A more business-focused example might be that a search engine will “realise” that when you search for “orange” you mean the mobile phone company, because it “knows” you are a market analyst working in telecoms. It will then work out that documents that contain the words “orange” and “fruit” are unlikely to be what you are after, and so won’t return them in search results. You will also be able to construct more complex questions, for example to query databases containing information on tantalum deposits and compare them with information about civil conflicts, to advise you on whether the price of mobile phone manufacture is likely to increase over the next five years.

Again, this sort of thing can sound almost magical, but is basically just compiling and comparing data from different data sets. This is familiar ground. The key difference is that for semantically tagged datasets much of the processing can be automated, so data crunching exercises that were simply too time-consuming to be worthwhile in the past become possible. The evangelists can make the semantic web project sound overwhelmingly revolutionary and utopian, especially when people start talking in sci-fi sounding phrases like “extended cognition” and “distributed intelligence”, but essentially this is the familiar territory of structuring content, adding metadata, and connecting databases. We have made the cost-benefit arguments for good quality metadata and efficient metadata management many times.

On the other extreme, the semantic web detractors claim that there is no point bothering with standardised metadata, because it is too difficult politically and practically to get people to co-operate and use common standards. In terms familiar to information professionals, you can’t get enough people to add enough good quality metadata to make the system work. Clay Shirky in “Ontology is overrated” argued that there is no point in trying to get commonalty up front, it is just too expensive (there are no “tag police” to tidy up), you just have to let people tag randomly and then try to work out what they meant afterwards. This is a great way of harvesting cheap metadata, but doesn’t help if you need to be sure that you are getting a sensible answer to a question. It only takes one person to have mistagged something, and your dataset is polluted and your complex query will generate false results. Shirky himself declares that he is talking about the web as a whole, which is fun to think about, but how many of us (apart from Google) are actually engaged in trying to sort out the entire web? Most of us just want to sort out our own little corner.

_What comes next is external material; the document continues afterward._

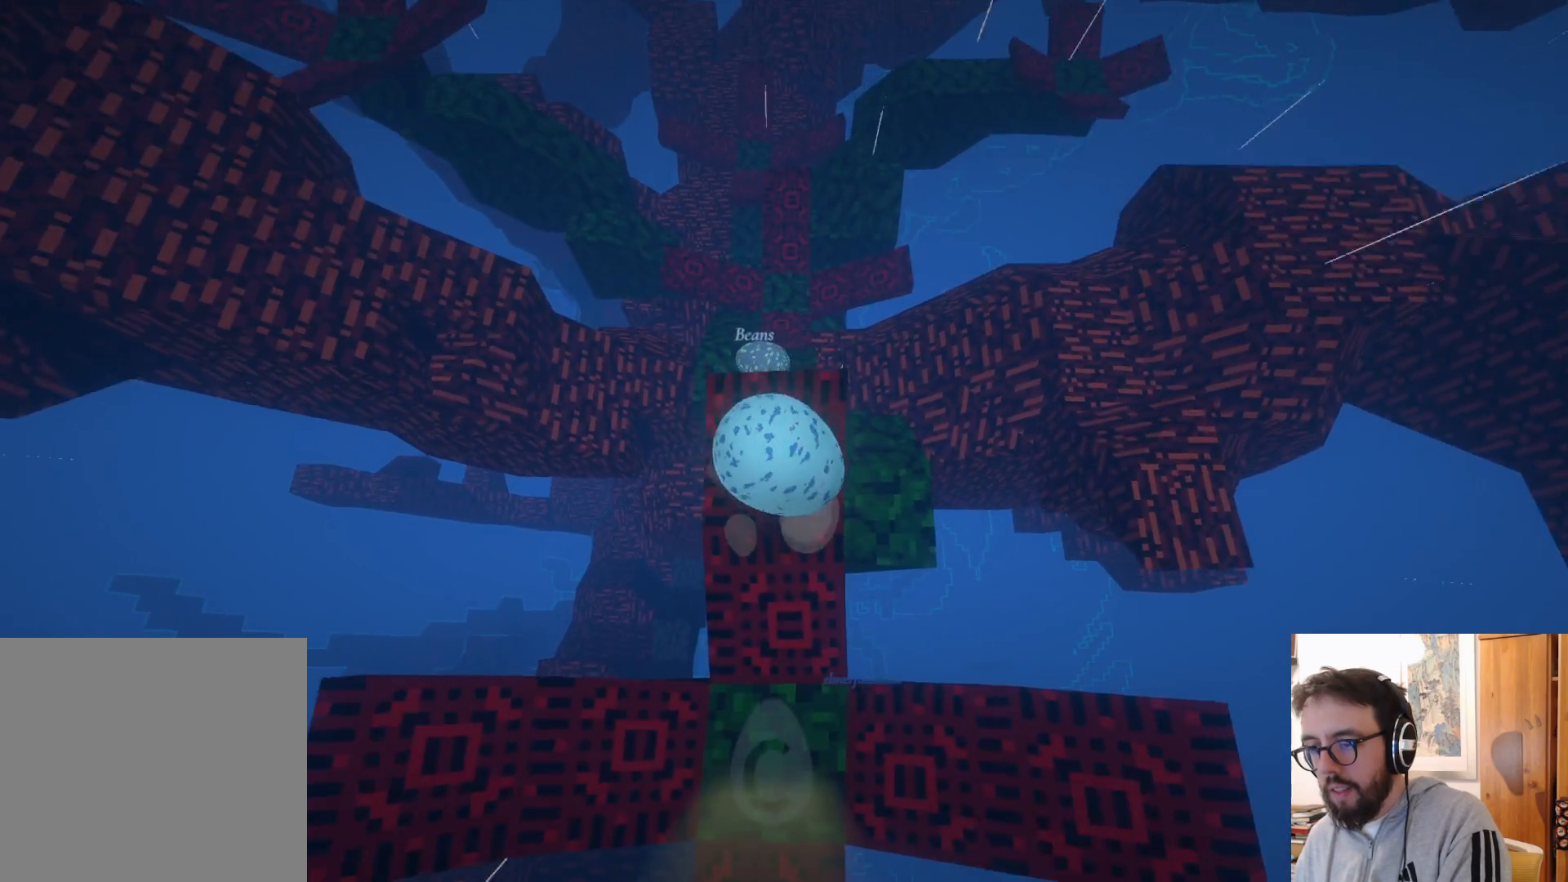
{"dt_ms": 500, "buttons": [], "left_stick": "up-right", "right_stick": "center", "events": [[184, "A", "down"], [250, "A", "up"], [284, "left_stick", "up-right"]]}
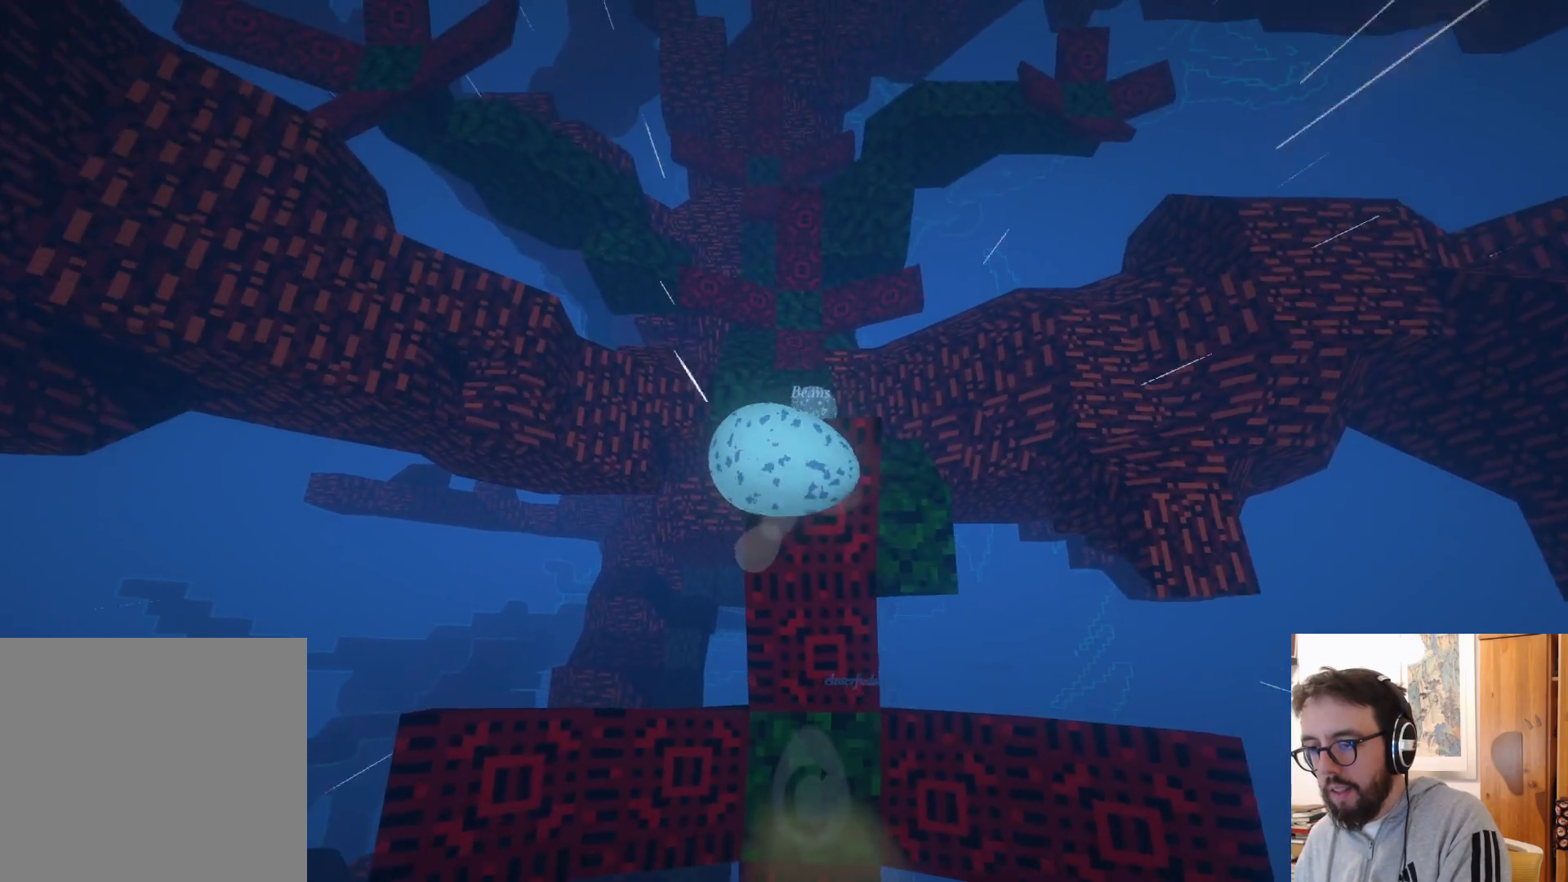
{"dt_ms": 1000, "buttons": [], "left_stick": "right", "right_stick": "center", "events": [[34, "left_stick", "right"], [400, "left_stick", "up"], [500, "left_stick", "up-left"], [667, "left_stick", "up"], [734, "A", "down"], [784, "left_stick", "up-right"], [817, "A", "up"], [967, "left_stick", "right"]]}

I expect the semantic web to follow all other standardisation projects. There will always be a huge “non-semantic” web that will contain vast quantities of potentially useful information that can’t be accessed by semantic web systems, but that is no different from the situation today where there are huge amounts of content that can’t be found by search engines (the “invisible web” or “dark web”) – from proprietary databases to personal collections in unusual formats. No system has been able to include everything. No archive contains every jotting scrawled on a serviette, no bookshop stocks every photocopied fanzine, no telephone directory lists every phone number in existence. However, they contain enough to be useful for most people most of the time. No standard provides a perfect universal lingua franca, but common languages increase the number of people you can talk to easily. The adoption of XML is not universal, but for everyone who has “opted in” there are commercial benefits. Not everybody uses pdf files, but for many people they have saved hours of time previously spent converting and re-styling documents.

So, should I join in?

What you really need to ask is not “What is the future of the semantic web?” but “Is it worth my while joining in right now?”. How to answer that question depends on your particular context and circumstances. It is much easier to try to think about a project, product, or set of services that is relevant to you than to worry about what everyone else is doing. If you can build a product quickly and cheaply using what is available now, it doesn’t really matter whether the semantic web succeeds in its current form or gets superseded by something else later.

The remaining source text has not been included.